Mais uma vitória dos iletrados. O nome do jogo está longe de ser pornográfico. É um livro importante sobre a vida dos judeus na América e fala sobre como o casamento foi usado por eles como um meio de subir socialmente.
A mãe, claro, não se deu ao trabalho de ler. Folheou, viu uma mulher com as costas aparecendo (cena abaixo) e achou um absurdo. Se fosse um livro, não teria problema nenhum já que a mãe, iletrada, não se daria ao trabalho de ler a obra.
Já li em bibliotecas públicas livros com teor muito mais pesado que O nome do jogo. Satiricon, de Petrônio, é um dos melhores relatos sobre a Roma Imperial, mas é também um livro repleto de orgias (quem história sabe que os romanos encaravam o sexo com muita naturalidade). Li Dalton Trevisan em biblioteca pública. Li Machado de Assis em biblioteca pública (quem acha que a obra de Machado é inocente é porque nunca leu seus livros). Li Menino de engenho, de José Lins do Rego em biblioteca pública (para quem não leu, tem uma famosa cena de zoofilia).

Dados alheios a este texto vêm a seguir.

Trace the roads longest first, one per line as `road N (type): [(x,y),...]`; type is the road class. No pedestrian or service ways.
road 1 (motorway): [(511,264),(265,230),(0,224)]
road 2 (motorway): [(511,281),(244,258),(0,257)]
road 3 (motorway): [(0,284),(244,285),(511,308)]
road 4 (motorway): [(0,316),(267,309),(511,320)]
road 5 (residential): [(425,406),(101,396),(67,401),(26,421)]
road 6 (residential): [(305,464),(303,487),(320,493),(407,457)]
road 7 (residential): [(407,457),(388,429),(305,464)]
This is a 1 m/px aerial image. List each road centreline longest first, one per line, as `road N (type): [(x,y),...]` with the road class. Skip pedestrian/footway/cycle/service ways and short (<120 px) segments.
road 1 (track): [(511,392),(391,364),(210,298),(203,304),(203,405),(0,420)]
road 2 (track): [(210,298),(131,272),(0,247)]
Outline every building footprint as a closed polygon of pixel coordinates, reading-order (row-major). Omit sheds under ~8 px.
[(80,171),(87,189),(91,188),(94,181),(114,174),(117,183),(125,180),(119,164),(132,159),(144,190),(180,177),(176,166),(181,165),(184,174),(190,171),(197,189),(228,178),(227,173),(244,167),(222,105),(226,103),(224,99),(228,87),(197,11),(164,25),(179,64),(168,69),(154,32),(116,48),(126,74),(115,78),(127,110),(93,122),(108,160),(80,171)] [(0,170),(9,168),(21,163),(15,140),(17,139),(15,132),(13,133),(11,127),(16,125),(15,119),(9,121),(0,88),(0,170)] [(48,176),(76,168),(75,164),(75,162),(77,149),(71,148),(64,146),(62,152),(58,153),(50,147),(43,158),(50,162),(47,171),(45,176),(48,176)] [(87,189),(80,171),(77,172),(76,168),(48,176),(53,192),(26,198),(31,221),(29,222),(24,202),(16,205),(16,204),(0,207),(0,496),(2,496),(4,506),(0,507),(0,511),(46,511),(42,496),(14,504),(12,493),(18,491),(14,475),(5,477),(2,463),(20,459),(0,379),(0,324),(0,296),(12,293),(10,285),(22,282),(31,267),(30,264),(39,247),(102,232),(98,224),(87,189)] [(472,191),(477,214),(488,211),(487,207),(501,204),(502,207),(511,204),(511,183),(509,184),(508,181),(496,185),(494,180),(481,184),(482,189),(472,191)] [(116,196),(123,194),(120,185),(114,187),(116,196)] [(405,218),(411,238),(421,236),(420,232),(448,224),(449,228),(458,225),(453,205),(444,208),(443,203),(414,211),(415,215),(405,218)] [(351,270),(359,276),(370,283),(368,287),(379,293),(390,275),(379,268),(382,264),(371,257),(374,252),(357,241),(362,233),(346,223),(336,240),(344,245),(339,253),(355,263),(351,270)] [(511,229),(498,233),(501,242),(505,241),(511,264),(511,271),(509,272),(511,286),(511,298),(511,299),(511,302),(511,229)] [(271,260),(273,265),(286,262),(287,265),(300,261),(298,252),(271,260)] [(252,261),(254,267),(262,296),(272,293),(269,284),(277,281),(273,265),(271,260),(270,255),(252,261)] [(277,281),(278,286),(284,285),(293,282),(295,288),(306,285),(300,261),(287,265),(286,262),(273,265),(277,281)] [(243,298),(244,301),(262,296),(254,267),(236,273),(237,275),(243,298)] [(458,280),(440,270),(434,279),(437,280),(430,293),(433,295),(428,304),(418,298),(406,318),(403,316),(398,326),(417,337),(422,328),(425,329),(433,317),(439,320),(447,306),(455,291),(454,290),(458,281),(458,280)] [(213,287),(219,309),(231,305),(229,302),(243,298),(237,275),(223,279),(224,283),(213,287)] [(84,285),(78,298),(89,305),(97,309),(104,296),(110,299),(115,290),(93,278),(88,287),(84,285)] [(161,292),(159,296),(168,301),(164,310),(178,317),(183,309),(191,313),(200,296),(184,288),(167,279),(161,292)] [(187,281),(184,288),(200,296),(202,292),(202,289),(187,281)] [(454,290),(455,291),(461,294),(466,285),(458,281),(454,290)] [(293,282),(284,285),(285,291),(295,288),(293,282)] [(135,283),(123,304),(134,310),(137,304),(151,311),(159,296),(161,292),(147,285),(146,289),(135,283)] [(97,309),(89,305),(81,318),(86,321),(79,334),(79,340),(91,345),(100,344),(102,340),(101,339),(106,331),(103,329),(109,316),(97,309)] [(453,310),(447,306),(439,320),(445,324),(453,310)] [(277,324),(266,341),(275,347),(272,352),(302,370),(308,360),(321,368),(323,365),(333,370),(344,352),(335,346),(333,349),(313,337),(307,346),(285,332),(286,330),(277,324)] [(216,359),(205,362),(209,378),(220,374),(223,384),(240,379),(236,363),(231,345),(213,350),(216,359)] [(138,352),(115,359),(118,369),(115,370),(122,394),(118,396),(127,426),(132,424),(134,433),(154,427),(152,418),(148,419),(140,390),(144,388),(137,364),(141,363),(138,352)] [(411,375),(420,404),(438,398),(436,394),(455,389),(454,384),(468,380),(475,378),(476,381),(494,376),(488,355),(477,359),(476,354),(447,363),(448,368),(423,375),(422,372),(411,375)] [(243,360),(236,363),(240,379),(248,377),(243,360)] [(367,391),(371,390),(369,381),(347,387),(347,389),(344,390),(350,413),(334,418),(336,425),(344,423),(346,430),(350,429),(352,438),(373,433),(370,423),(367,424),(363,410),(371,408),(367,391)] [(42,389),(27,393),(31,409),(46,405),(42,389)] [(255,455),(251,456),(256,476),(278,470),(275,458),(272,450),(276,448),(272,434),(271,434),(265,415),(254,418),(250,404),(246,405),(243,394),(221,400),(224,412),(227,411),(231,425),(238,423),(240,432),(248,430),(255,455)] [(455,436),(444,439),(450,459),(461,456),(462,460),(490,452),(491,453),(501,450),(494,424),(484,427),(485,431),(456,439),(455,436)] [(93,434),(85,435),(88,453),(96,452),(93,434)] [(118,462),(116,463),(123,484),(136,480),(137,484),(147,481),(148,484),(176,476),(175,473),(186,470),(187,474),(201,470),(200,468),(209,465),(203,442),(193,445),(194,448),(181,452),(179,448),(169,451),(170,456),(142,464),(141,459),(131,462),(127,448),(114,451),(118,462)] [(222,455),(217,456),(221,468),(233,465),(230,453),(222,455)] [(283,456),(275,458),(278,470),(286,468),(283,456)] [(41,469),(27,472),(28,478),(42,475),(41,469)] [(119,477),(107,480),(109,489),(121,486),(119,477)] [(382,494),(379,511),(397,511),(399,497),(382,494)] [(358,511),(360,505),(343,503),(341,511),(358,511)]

Li Nelson Rodrigues em biblioteca pública.
Ninguém nunca reclamou desses livros na biblioteca porque os iletrados não leem e esses livros não tinha figuras. Os que são leitores sabem que as cenas mais fortes estão, na maioria desses livros, contextualizadas e não são o foco das obras. Embora Dom Casmurro tenha traição e tentativa de infanticídio, o livro vale pela profunda análise do ser humano. Se fizessem uma adaptação para quadrinhos, só iam ver isso porque os iletrados, como disse, não se dão ao trabalho de ler. Basta "ver as figurinhas".

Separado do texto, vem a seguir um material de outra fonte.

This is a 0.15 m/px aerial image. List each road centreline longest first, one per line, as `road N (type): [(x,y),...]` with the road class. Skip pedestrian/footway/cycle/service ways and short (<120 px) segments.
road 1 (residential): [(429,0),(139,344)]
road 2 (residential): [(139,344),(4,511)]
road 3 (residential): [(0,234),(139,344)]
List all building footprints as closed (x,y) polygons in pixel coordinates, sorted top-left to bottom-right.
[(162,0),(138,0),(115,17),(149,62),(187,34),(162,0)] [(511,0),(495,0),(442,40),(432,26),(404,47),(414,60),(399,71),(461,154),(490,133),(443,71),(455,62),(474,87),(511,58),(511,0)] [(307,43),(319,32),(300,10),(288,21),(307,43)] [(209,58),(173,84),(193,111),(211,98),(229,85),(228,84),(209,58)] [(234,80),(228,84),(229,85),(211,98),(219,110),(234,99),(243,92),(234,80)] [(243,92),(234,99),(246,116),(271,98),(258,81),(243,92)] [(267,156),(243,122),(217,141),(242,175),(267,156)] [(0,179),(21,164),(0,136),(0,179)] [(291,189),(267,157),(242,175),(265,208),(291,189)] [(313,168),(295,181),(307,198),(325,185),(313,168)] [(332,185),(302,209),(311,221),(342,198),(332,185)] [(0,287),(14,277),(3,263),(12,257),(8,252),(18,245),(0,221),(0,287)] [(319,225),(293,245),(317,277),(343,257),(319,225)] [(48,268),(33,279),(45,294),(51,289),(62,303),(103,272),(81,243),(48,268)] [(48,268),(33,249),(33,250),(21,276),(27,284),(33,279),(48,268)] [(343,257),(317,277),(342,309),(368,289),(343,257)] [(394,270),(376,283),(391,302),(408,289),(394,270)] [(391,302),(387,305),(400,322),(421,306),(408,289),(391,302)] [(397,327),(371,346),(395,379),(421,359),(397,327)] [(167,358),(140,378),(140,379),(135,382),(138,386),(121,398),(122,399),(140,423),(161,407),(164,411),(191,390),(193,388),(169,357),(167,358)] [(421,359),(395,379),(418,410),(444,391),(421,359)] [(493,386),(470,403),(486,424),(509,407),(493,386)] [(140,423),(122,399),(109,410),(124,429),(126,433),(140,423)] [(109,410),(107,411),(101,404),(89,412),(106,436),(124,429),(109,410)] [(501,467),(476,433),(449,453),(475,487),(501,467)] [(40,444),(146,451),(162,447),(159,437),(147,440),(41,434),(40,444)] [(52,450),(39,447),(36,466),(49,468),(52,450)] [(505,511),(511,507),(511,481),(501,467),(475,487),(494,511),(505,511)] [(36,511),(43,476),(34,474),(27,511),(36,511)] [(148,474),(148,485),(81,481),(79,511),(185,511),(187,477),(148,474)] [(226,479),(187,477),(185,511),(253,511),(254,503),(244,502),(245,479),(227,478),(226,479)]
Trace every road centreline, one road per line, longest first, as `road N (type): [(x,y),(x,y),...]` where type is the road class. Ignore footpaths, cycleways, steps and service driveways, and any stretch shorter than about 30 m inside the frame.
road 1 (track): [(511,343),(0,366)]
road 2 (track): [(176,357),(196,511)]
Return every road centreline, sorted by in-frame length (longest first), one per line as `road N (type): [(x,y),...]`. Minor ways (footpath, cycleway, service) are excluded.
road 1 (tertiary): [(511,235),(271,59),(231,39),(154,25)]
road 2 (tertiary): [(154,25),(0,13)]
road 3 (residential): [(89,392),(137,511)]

Hoje, quem decide o que entra e o que não entra nas bibliotecas públicas são os iletrados e analfabetos. Este é o mundo em que vivemos.
2 comentários:
E viva a ignorância!
uma amiga minha que faz Pedagogia na UFPA me disse que as obras passam primeiro pelas mãos dos pedagogos e DEPOIS vão parar nos acervos das bibliotecas! ou seja, não podemos culpar somente os iletrados e analfabetos por escolherem o que vai entrar ou não nos acervos, mas também os responsáveis por sua triagem e conseqüente sistematização, já que não sabem “ler” e “identificar” obras que se adequem em determinados meios – como o que aconteceu com a obra do Eisner. O mito do quadrinho é coisa tão enraizada que inclusive o praticamente todo mundo do meio acadêmico acredita nisso (vergonha!) e acaba dando esse tipo de cagada monstro!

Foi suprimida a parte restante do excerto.